## Work task:
Extend the notes on wind and waves in the coastal system, starting after their last line and keeping their style.
═════ Excerpted text ═════
Features of wind as an input into the coastal system-
-Variations in energy result from variations in strength and duration of wind.
-Most coastline will have a prevailing wind direction (one direction)
-Length of fetch determines the size and energy of waves.
-Vital to wave formation, wave energy depends on strength of wind.
-Wind can pick up and remove sediment from the coast and use it to erode other features. (most common abrasion)
Wave characteristics:
-Wave height or amplitude: this is the height difference between a wave crest and the neighbouring trough.
-Wavelength: distance between successive crests
-Wave period: the time for one wave to travel the distance of one wavelength, or the time between one crest and the following crest passing a fixed point.
Backwash-
The action of water receding back down the beach towards the sea.
Constructive waves-
Waves with low wave height, but with a long wavelength and low frequency or around 6-8 min. Their swash tends to be more powerful than their backwash and as a consequence beach material is built up.
Destructive waves-
Waves with a high wave heigh with a steep form and high frequency (10-14 min). Their backwash is generally stronger than their swash, so more sediment is removed than added.
═════ Provided records ═════
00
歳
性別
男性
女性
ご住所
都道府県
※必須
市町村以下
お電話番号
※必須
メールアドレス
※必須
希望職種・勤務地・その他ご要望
═════
## Task result:
Swash
The rush of water up the beach after a wave breaks.
Wave refraction-
When waves approach a coastline that is not a regular shape, they are refracted and become increasingly parallel to the coastline. Wave energy become concentrated on the headland causing erosion.
Tides-
The periodic rise and fall of the level of the sea in response to the gravitational pull of the sun and moon.
Longshore current-
Known as littoral drift, occur as most waves do not hit the coastline head on but approach at an angle to the shoreline . Generates a flow of water running parallel to the shoreline. Not only moves water but transports sediment.
Rip currents-
Strong currents moving away from the shoreline. They develop when seawater is piled up along the coastline by incoming waves. Initially the current may run parallel to the coast before flowing out through the breaker zone, possibly at a headland or where the coast changes direction.
Upwelling-
The movement of cold water from deep in the ocean towards the surface. The more dense cold water replaces the warmer surface water and creates nutrient-rich cold ocean currents. These currents from part of the pattern of global ocean circulation currents.
How is a spring tide produced?
When the earth, moon and sun are in a straight line, the tide-raising force is the strongest. This produces the highest monthly tidal range, or SPRING TIDE.
How is a neap tide produced?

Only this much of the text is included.